━━ RECORDS FOR THE TASK ━━

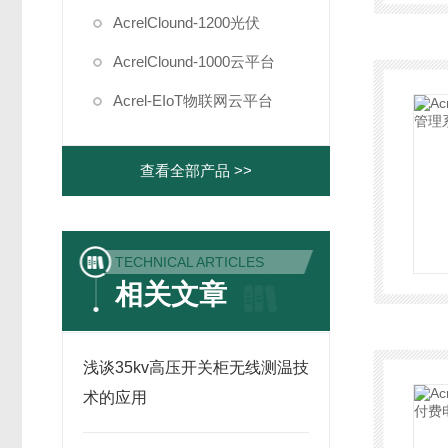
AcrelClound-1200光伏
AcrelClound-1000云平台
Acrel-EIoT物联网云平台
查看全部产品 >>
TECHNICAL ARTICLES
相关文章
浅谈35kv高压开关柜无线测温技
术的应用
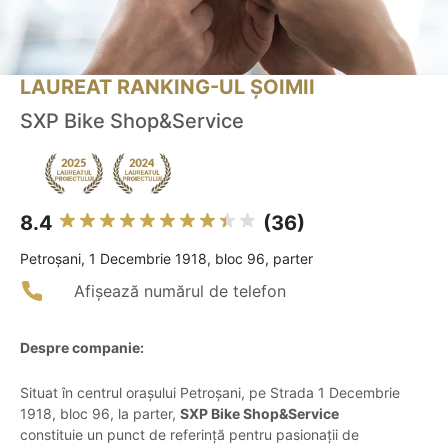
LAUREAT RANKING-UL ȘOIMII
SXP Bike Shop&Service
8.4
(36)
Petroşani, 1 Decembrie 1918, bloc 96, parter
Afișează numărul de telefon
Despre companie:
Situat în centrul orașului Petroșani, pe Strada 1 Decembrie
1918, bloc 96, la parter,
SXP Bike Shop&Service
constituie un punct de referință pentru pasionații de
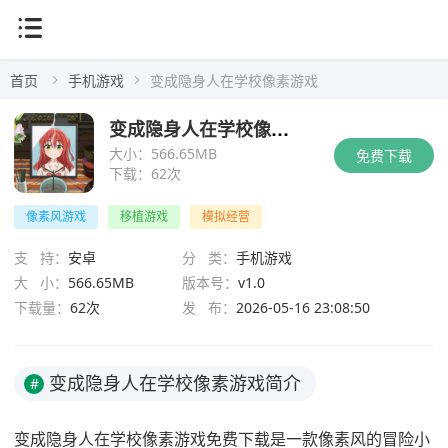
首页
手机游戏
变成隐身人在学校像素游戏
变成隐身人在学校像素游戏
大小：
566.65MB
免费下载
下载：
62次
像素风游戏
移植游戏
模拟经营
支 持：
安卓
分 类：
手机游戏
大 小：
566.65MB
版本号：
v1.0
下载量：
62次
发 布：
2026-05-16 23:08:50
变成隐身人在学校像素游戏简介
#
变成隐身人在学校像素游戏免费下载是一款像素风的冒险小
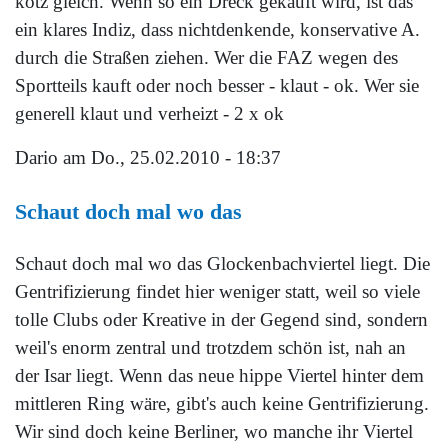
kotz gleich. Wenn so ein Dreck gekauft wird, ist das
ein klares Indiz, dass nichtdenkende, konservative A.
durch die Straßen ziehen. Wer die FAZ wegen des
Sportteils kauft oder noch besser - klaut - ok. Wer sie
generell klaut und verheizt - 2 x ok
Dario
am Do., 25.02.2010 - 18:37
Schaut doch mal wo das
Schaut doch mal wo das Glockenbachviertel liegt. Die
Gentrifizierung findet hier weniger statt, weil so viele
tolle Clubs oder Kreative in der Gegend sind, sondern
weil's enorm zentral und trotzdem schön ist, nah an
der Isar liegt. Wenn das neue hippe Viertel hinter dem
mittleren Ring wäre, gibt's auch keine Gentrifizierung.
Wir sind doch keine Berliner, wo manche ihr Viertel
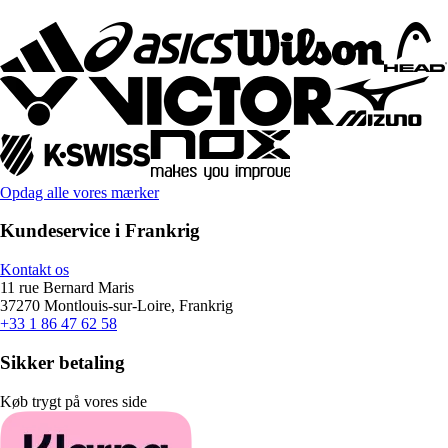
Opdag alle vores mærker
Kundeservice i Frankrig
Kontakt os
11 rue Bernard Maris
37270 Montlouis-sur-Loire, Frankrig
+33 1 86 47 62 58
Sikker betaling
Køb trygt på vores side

━━━

● **TASK OBJECTIVE**: Each line in the listing above that includes the word "keine" needs to be copied out.

● **RESPONSE TO THE TASK**:
mittleren Ring wäre, gibt's auch keine Gentrifizierung.
Wir sind doch keine Berliner, wo manche ihr Viertel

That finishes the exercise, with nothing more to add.